We also need it to be secure and scalable, because ultimately, we're going to be recruiting 5 million participants and so we need to be building a technology platform that will endure for generations; this isn't a short-term, one-off program - this is creating data and infrastructure that will change people's lives.

So, we needed a technology partner who'd done some of this before. And Kainos had a good track record of building secure and data-centric health projects which had the user and the volunteer and or the patient at the heart.

Our Future Health IT deliverables come from blended customer-partner technology teams, she adds.

She says:

It's very much about flexible and agile and sprint ways of working, where we’re all focused on the outcome that we're trying to achieve, and how we can work together to build the technology to manage the data flows and build the security to enable us to do it effectively and quickly.

The real value of the relationship is helping us with the security, reliability, scalability and trustworthiness of our technology and data architecture.

1.3 million down, 2 million to go?

Pace of accomplishment is also a factor in this.

Though announced in 2020, the fact that as of early 2024 Our Future Health is still a way off that 5 million recruits target can’t be avoided.

Evans says:

It was quite challenging to recruit the number of participants we wanted in the middle of the COVID pandemic.

So, in terms of our participant recruitment, we've only been really motoring fast for probably only the last 18 months.

Seen in that light, the fact that the organization is now up to 1.3 million volunteers is impressive.

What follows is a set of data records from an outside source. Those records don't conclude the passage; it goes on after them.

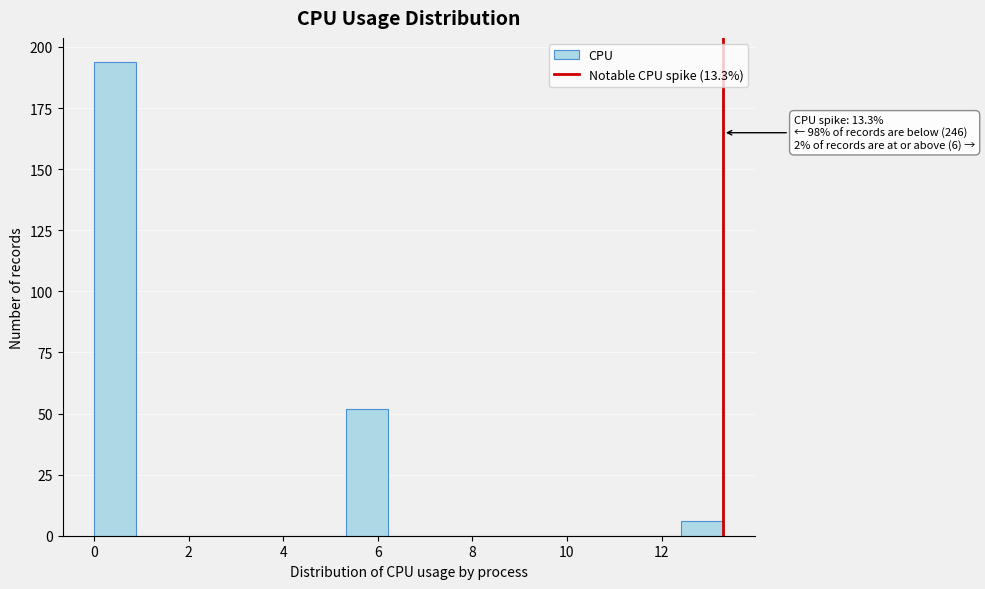

Over which range of the x-axis is the bar tallest?

0.0 to 0.8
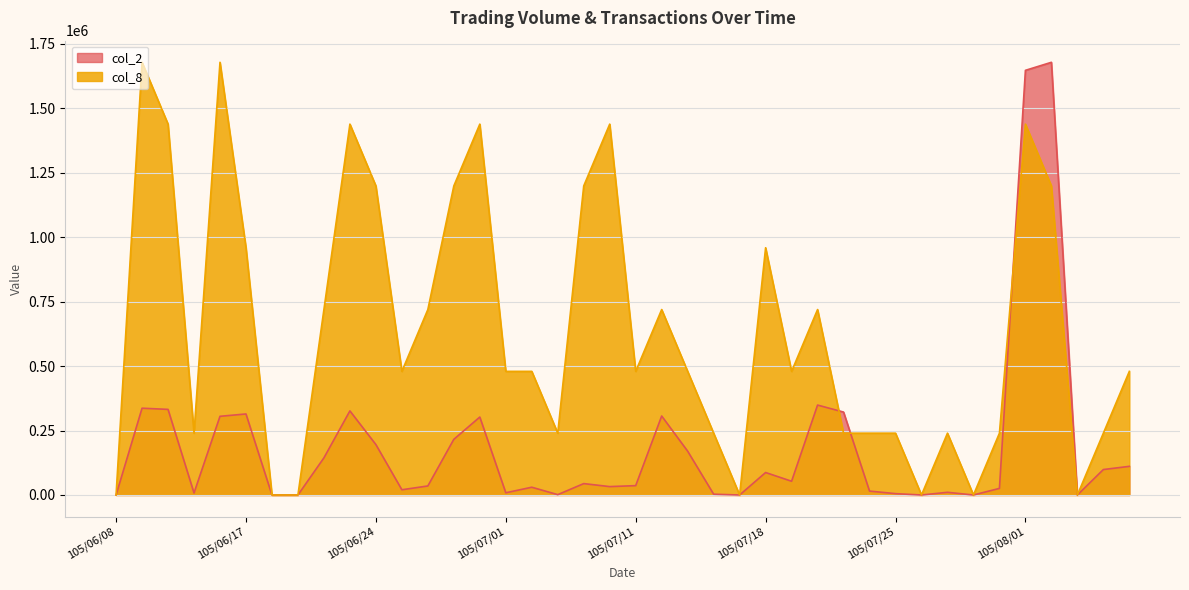

Is the value of col_8 at 105/08/01 greater than the value of col_2 at 105/06/24?

Yes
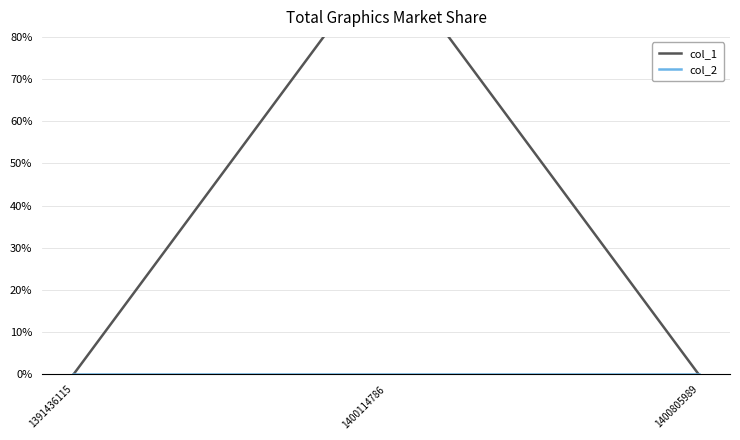

Which series changed the most between 1391436115 and 1400805989?

col_1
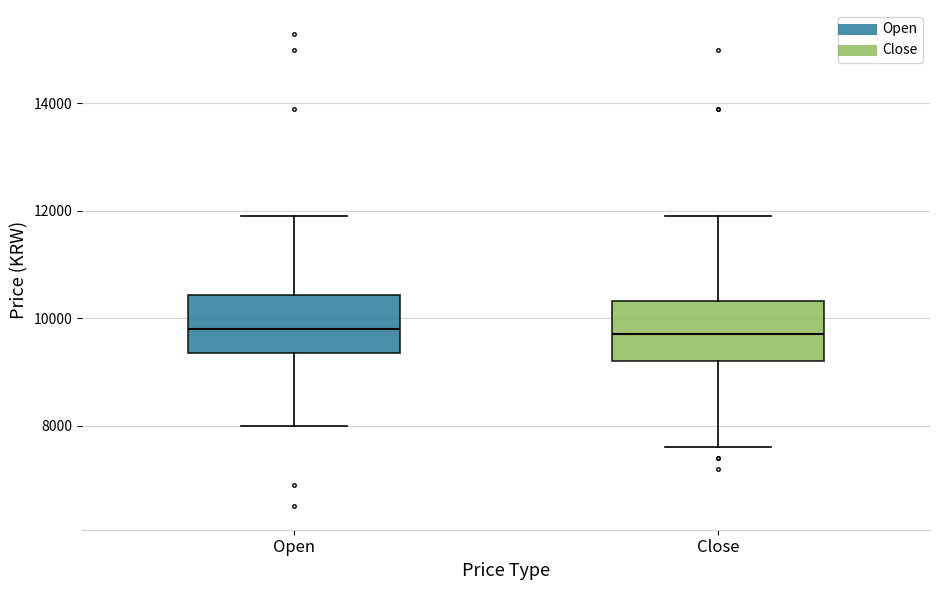

Where is the lower edge of the box for Open on the y-axis? The values are not printed on the chart, so give them approximately, as read against the axis.

9400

Of that number, however, only 600,000 of those are what we call full volunteers or full participant - as in, members of the public who have registered and provided consent, filled in their questionnaire, and made their way into an Our Future Health site to provide their blood samples and have their height and weight taken.

Evans says these numbers could not have been reached after the slow start, without the Kainos-authored volunteer recruitment infrastructure.

An accurate map of the real UK population

Next steps for Our Future Health, she concludes, will be to continue to ask as diverse a set of UK residents as can be reached to meet the program’s goals.

She says:

What is important here is recruiting a participant cohort that really represents the UK. 

When I say that, I mean we are genuinely focusing on the diversity of our cohort; we're making sure that we recruit from black and minority ethnic communities, we're making sure that we recruit from deprived areas, and individuals who to date have been underrepresented in health data research.

That’s because if we can do that, we can enable research into diseases that impact the populations that, so far, the NHS has missed out on.

And that’s because this is research that can change lives.